Omdat de casarca van oudsher in het wild in oostelijk Europa voorkomt wordt de vogel op grond van de Europese Vogelrichtlijn gezien als een inheemse diersoort. Hij geniet wettelijke bescherming en profiteert van de projecten die zijn gericht op het verbeteren van de kwaliteit van de Nederlandse natte gronden. Het bejagen van deze soort is niet toegestaan. Toch krijgt Dirksen soms melding van geschoten eenden: ‘Het zijn er maar een paar, maar je kunt je bedenken dat er vast ook een aantal worden geschoten die niet worden gemeld. Een van de jagers dacht dat het een exoot was en ging ervanuit dat alle exoten bejaagd mogen worden, een ander had de vogel voor een nijlgans aangezien.’

Territoriaal

Dirksen benadrukt nog maar eens dat de casarca er wellicht exotisch uit ziet en graag met uitheemse nijlganzen optrekt, maar dat de soort toch écht beschermd is. De rosse stekelstaart daarentegen heeft wél het wettelijke labeltje ‘exoot’ gekregen en mag zodoende worden bejaagd. Ecoloog Wim Knol van de Jagersvereniging: ‘Het aantal vogels dat per jaar wordt geschoten is klein, meestal ligt dit tussen de 1 en 10 exemplaren. Onze populatie is zó klein dat het niet alleen lastig is om de vogels te vinden, maar het ook nog eens moeilijk wordt om er daadwerkelijk bij te kunnen. Vaak zit de rosse stekelstaart tussen een grotere groep andere vogelsoorten, wat maakt dat je met een hagelgeweer bijvoorbeeld al niets kunt. Het is het makkelijkste om de soort te bejagen in de broedtijd, omdat hij dan territoriaal is’. ‘Daarnaast heb je ook de medewerking van de grondeigenaar nodig: als deze niet wil dat er op zijn land gejaagd wordt, dan houdt het op. De rosse stekelstaart vormt weliswaar geen risico voor andere inheemse soorten in Nederland – we hebben hier immers geen witkopeenden – maar in het kader van het Europese exotenbeleid is het noodzakelijk dat ze ook in ons land worden bestreden.’

Groot-Brittannië

In Groot-Brittannië werd de populatie rosse stekelstaarten in 2006 op minstens 6000 vogels geschat, waarvan er jaarlijks ruim 1000 broeden.
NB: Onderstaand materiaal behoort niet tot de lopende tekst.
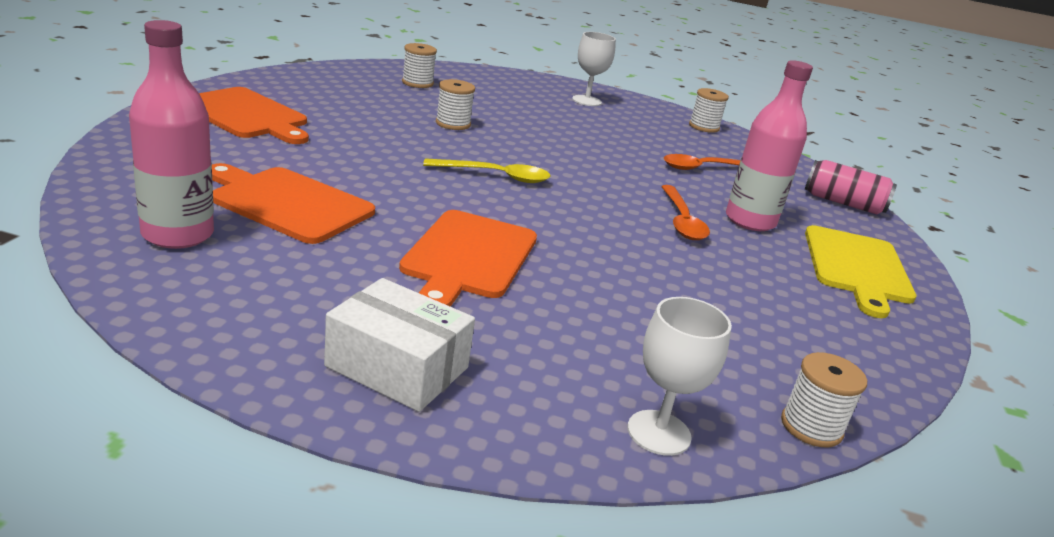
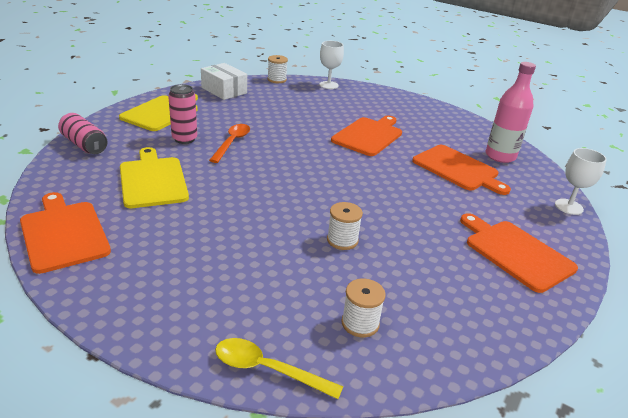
camera: 160 degrees left, 5 degrees up
(397, 367) = (405, 106): white box -> white box (224, 90)
(495, 176) = (331, 181): yellow spoon -> yellow spoon (268, 369)
(586, 101) = (158, 286): white goblet -> white goblet (569, 207)
(703, 168) = (153, 180): orange spoon -> yellow cutting board
(704, 127) = (63, 233): white spool -> orange cutting board
(750, 221) = (184, 139): pink bottle -> pink can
Inmiddels is deze populatie met groot succes teruggebracht tot minder dan 150 exemplaren. Dit wetende lijkt bejaging van het minimale aantal vogels dat Nederland telt niet als iets om ons druk over te maken. Het is verstandiger om te voorkomen dat onze populatie verder groeit, door het houden van de soort in te perken. ‘Het is in Nederland niet langer toegestaan om de rosse stekelstaart te houden, importeren en kweken’, licht De Jong toe. Uitzondering daarop zijn particulieren en dierentuinen die de soort reeds voordat de lijst van kracht ging al in bezit hadden. Zij mogen de resterende exemplaren houden, zolang deze zorgvuldig geringd worden en met geen mogelijkheid kunnen ontsnappen.

Geen probleemmaker

De casarca is dan in Nederland wel een nieuwkomer, maar het is absoluut geen probleemmaker. Dirksen: ‘De casarca is hier vooral om de rui door te brengen. Ze zitten dan op open water en eten daar waterplanten, net als knobbelzwanen, meerkoeten, krooneenden en veel andere watervogels dat doen. Op het water kan de soort ongestoord zijn gang gaan. Na de rui blijven de casarca’s vaak nog een tijdje hangen voordat ze terugtrekken. In die periode zie je ze veel op geoogste maisakkers, maar ook daar heeft niemand last van ze. Meestal trekt de casarca dan op met grauwe ganzen, nijlganzen en Canadese ganzen. Niet de meest verstandige soorten om omheen te hangen’, zegt Dirksen. ‘Misschien komt het daardoor dat de soort soms ten onrechte voor schadelijk en uitheems wordt aangezien.’ In Zwitserland worden de casarca’s inmiddels wel bejaagd: de soort vormt daar een probleem voor kwetsbare holenbroeders. ‘Het is alleen de vraag hoe effectief bejaging is, omdat we nu weten dat de populaties wel degelijk met elkaar in verbinding staan’, zegt Dirksen. Die jacht zal de populatiegroei wellicht remmen, maar Dirksen verwacht dat het aantal casarca’s desondanks gestaag zal toenemen. ‘Maar, ik stel me geen toekomstperspectief qua aantallen voor zoals bij de grauwe gans. Voorlopig zal de casarca geruisloos z’n dingetje doen.’